When I became a religion major my freshman year of college my poor parents shook their heads and wondered why they bothered sending me to a non-state school if I was going to waste my time in a major that I'd never be able to use. I stayed in the major because I absolutely loved the topic, knew I was going to teach elementary school and really just needed a "strong liberal arts background". (As a religion major you become good at saying that when anyone questions why on earth you chose religion...)
My first year teaching I quickly realized that I had somehow landed in a career that allowed me to use both my education background AND my religion major.
My diverse first grade class was made up of 2 Hindus from India, 1 Christian from India, 1 Muslim from North Carolina, 2 Christians from America, 1 Christian from Bulgaria, 7 Catholics from South American Countries, and 1 Jewish boy from Argentina.

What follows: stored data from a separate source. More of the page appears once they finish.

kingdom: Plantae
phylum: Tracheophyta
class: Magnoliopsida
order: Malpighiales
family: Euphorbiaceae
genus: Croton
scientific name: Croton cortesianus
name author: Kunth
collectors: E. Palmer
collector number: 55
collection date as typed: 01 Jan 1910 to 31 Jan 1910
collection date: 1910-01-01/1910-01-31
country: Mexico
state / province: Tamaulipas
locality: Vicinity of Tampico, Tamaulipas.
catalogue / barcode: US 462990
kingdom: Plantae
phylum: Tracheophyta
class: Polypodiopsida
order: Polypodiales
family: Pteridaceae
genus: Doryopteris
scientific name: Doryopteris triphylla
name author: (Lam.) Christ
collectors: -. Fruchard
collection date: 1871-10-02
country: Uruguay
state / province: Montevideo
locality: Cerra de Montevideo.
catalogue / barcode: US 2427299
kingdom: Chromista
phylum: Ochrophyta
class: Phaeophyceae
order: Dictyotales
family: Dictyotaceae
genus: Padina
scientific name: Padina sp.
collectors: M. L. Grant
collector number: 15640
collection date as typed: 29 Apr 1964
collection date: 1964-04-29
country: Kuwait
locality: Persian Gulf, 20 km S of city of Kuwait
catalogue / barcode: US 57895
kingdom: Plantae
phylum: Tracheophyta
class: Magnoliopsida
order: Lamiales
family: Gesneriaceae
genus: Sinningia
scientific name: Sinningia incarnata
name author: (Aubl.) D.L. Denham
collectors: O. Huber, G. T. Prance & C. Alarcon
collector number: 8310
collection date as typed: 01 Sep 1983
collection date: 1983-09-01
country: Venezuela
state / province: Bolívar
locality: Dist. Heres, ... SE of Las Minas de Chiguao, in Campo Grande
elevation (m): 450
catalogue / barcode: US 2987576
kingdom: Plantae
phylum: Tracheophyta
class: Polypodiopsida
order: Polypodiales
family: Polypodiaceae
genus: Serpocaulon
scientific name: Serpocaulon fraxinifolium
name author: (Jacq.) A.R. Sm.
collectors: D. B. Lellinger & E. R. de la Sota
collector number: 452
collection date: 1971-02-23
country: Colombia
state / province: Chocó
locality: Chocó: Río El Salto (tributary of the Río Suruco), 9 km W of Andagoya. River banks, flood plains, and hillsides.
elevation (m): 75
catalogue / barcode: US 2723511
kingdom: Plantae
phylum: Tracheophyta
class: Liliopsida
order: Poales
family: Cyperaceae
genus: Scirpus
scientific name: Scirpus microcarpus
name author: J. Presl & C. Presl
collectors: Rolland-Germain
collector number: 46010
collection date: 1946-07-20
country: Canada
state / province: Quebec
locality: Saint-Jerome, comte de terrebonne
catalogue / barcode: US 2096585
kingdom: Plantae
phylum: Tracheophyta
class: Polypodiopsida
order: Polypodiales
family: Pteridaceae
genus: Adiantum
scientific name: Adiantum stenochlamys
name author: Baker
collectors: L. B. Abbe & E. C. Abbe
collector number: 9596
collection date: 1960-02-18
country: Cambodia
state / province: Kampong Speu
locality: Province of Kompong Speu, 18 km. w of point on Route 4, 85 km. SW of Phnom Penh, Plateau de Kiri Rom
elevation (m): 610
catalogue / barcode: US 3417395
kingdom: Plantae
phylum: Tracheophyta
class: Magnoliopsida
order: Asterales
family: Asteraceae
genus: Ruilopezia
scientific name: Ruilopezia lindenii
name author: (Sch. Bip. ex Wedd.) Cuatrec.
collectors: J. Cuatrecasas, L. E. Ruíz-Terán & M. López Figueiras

We occasionally had some fairly intense religious debates. Once I was eating lunch with my little Muslim girl and one of the boys from South America, when the little Muslim girl was explaining why she didn't celebrate Halloween. "Halloween is dirty" she stated, "Just like boys and Jesus". Try telling a boy from Bolivia that Jesus is dirty. His first grade fist slammed on the table and he let out a low "JESUS IS NOT DIRTY". Quickly I tried to turn this into a discussion about how great it is that we all have different beliefs but can still be friends in first grade. Isn't America grand? MMMM.... this cafeteria food sure is yummy. Drink you're milk.
Another memorable event was one day a little boy raised his hand and asked, "Excuse me, Ms. L? Even how are you ever going to get a husband if your hair looks like that?" The class murmured in agreement. "Yes Ms. L? How even?"
One boy from India raised his and defended me, "Why Ms. L! It's easy! You just ask your parents and they will find one for you."
The most interesting were the debates between the children from India. They were all very deep-thinkers and unable to understand the differences in one another's religion since they were all from India. The Christian in the group tried explaining to the Hindus the difference. You might have many, many gods but really there are three Gods, "The Father, The Son, and The Holy Ghost". I thought that explanation made perfect sense coming from an Indian-Hindu background. One of the Hindu children however, did not. "But really, you are so sad that your Jesus God died. There are more gods than that, Sunil. There are many gods that died. Look at Krishna. Krishna died too. It's sad whenever a god dies."
I loved that class for their religious debates, their strong beliefs, and their great personalities. Since then I have had other very diverse classes but perhaps in my older, wiser teacher mentality I have sadly kept my students more on topic and limited these debates. It's funny that sometimes as we become 'better' teachers we lose out on some of the energy first and second year teachers bring to the classroom.